* _作業内容 A_
経理代行に関する文章を読み、次の問いに答えよ。
(i) 経理代行で処理スピードが速いのは、何を活用しているためか。
(ii) 経理業務を完全に外注した場合、経営層や管理職のどのような力が育ちにくくなるとされているか。
(iii) 自社で当然やってもらえると思っていた作業が契約範囲外だった場合に起こりうる事態として、何が挙げられているか。
* _作業内容 B_
経理代行に関する文章を、最後の文の後から続けて書いてください。

* _提示文章_
- - -
最新の会計基準や税制改正にも迅速に対応できるため、コンプライアンスの観点でも安心です。また、効率的な業務フローとツールを活用しているため、処理スピードも速く、月次決算の早期化なども実現できるでしょう。
ミスのない正確な処理により、経営判断に必要な財務情報をタイムリーに提供してもらえます。専門家の知見を活用することで、業務品質の向上と効率化を同時に達成できる点が、経理代行の大きな魅力です。
経理代行のデメリットと注意点
経理代行には多くのメリットがありますが、導入に際して注意すべき点も存在します。デメリットを理解した上で対策を講じれば、リスクを最小限に抑えられるでしょう。
ここでは、経理代行を利用する際に知っておくべき注意点を解説していきます。
社内に経理ノウハウが蓄積しにくい
経理業務を外部に委託すると、社内で経理のノウハウや知識が蓄積されにくくなります。日々の経理処理を通じて得られる経験や学びが社内に残らないため、将来的に内製化したいと考えた際に困難が生じる可能性があるでしょう。
また、経営判断に必要な財務データの見方や分析スキルも、実務を通じて身につく部分が大きいため、経理業務を完全に外注してしまうと、経営層や管理職がデータを読み解く力が育ちにくくなります。この問題に対処するには、すべての業務を丸投げするのではなく、一部の業務は社内で行うといった選択も検討すべきです。
定期的に代行会社から業務内容や財務状況について報告を受け、社内で共有する機会を設けることも有効でしょう。将来的な組織の成長を見据えて、どの業務を外注し、どの業務を内製化するのか、戦略的に判断する必要があります。
委託範囲のすり合わせが不十分だとトラブルに
経理代行を導入する際、委託する業務範囲を明確にしておかないと、後々トラブルが発生する恐れがあります。例えば、記帳業務を委託したつもりが、証憑の整理や仕訳の判断まで含まれていなかったといったケースです。自社では当然やってもらえると思っていた作業が、契約範囲外だったために追加料金が発生したり、業務が滞ったりする事態も考えられるでしょう。
また、コミュニケーション方法や報告頻度についても、事前にすり合わせておく必要があります。月次報告は書面で受け取るのか、オンラインミーティングで説明を受けるのか、疑問点があったときにどのように連絡を取るのかといった点を明確にしておきましょう。
契約前に業務フローを詳細に確認し、双方の認識を一致させることが重要です。不明点があれば遠慮せず質問し、契約書にも具体的な業務内容を記載してもらうことで、トラブルを未然に防げます。
- - -
* _入力データ_
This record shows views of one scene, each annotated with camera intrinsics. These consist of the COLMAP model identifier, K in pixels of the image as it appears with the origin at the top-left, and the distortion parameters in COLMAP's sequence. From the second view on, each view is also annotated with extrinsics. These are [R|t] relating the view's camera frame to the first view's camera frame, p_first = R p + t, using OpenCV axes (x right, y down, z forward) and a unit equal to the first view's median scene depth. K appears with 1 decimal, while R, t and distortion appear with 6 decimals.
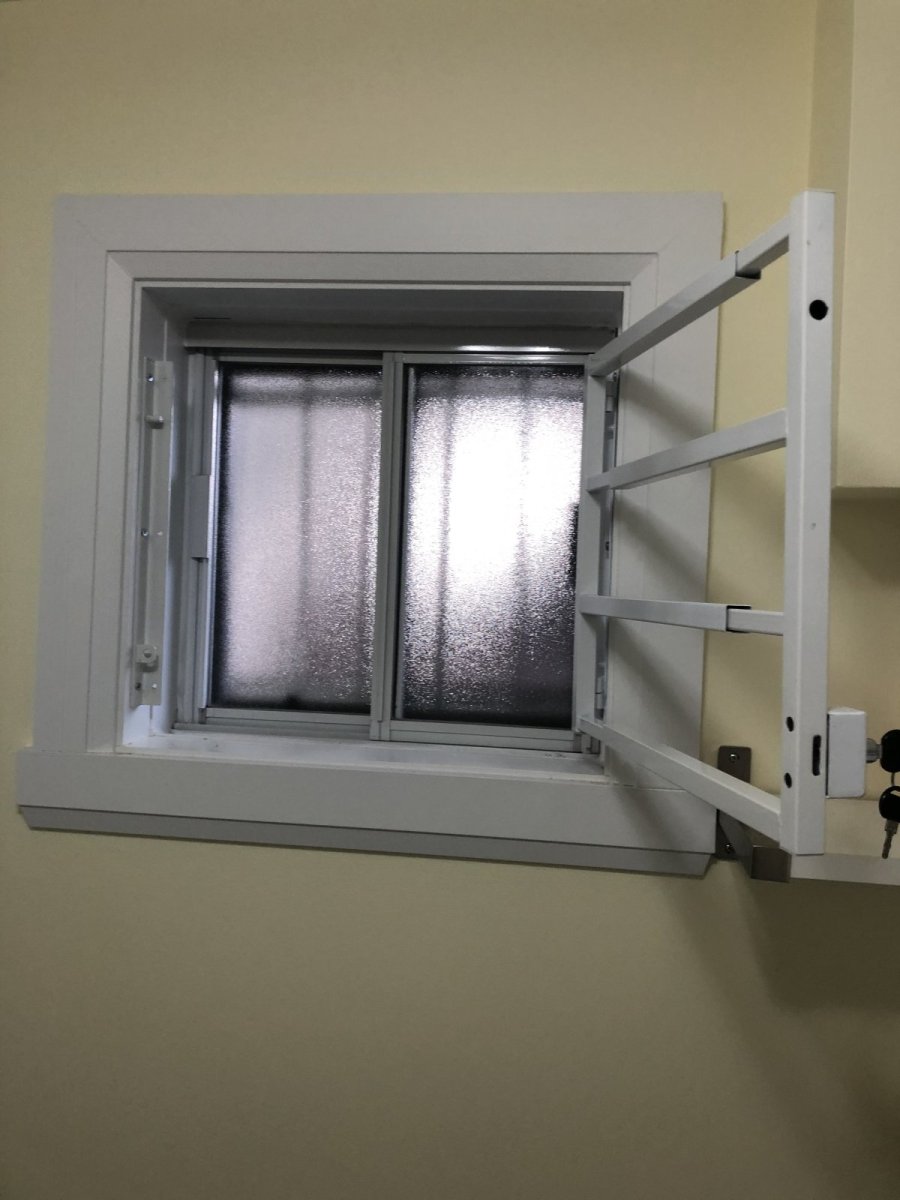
lens RADIAL K [[960.4, 0, 477.2], [0, 960.4, 603.8], [0, 0, 1]] dist [0.067208, -0.045994]
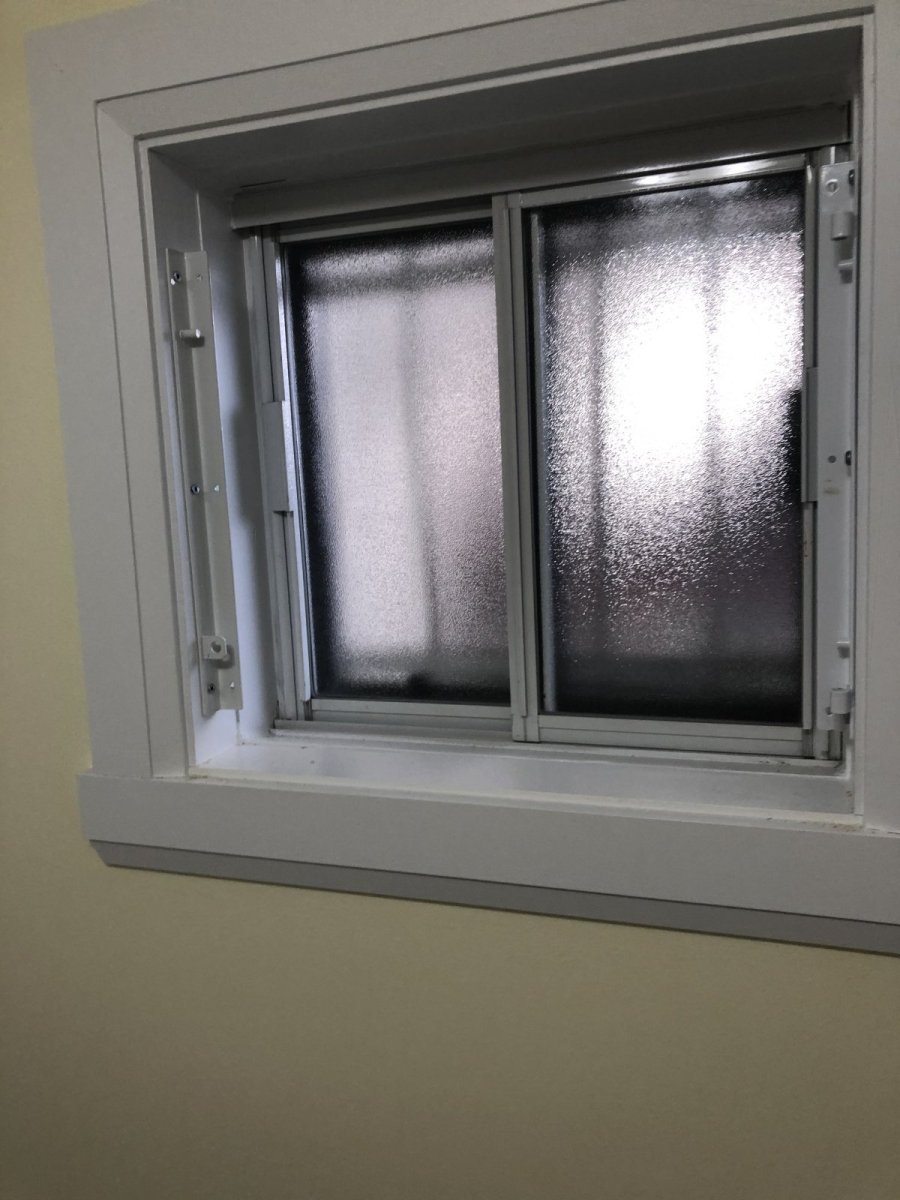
lens RADIAL K [[960.4, 0, 477.2], [0, 960.4, 603.8], [0, 0, 1]] dist [0.067208, -0.045994]
pose [[0.973469, -0.051139, -0.223031, 0.033074], [0.078025, 0.990476, 0.113447, -0.050566], [0.215106, -0.127839, 0.968187, 0.284533]]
- - -
* _最終回答 A_
(i) 効率的な業務フローとツール
(ii) データを読み解く力
(iii) 追加料金の発生や業務の滞り

* _最終回答 B_
経理代行の導入で効率アップした企業事例
実際に経理代行を導入して成果を上げている企業の事例を見ることで、導入後のイメージがより具体的になります。
ここでは、異なる課題を抱えていた2社の成功事例を紹介していきます。それぞれの企業がどのような課題を解決し、どのような効果を得られたのか見ていきましょう。
事例①株式会社 中村屋 | 業務時間を大幅に減少
株式会社中村屋では、経理業務の効率化が長年の課題となっていました。特に月末や決算期には業務が集中し、経理担当者の残業時間が増加していました。また、業務が特定の担当者に集中していたため、その担当者が休暇を取りづらい状況も生まれていました。
こうした課題を解決するため、同社は経理代行サービスの導入を決断します。導入後、記帳業務や経費精算といった定型業務を代行会社に委託したところ、経理部門の業務時間が大幅に削減されました。従来は月末に集中していた作業が分散され、繁忙期でも残業が減少しました。経理担当者は定型業務から解放され、予算管理や経営分析といった、より戦略的な業務に時間を使えるようになりました。
また、代行会社のチーム体制により、担当者が休暇を取っても業務が滞ることがなくなり、働きやすい環境が実現しました。経営陣からは、月次決算が早期化したことで、経営判断に必要な情報がタイムリーに得られるようになったと高く評価されています。同社の事例は、経理代行が業務効率化だけでなく、働き方改革にも貢献できることを示しています。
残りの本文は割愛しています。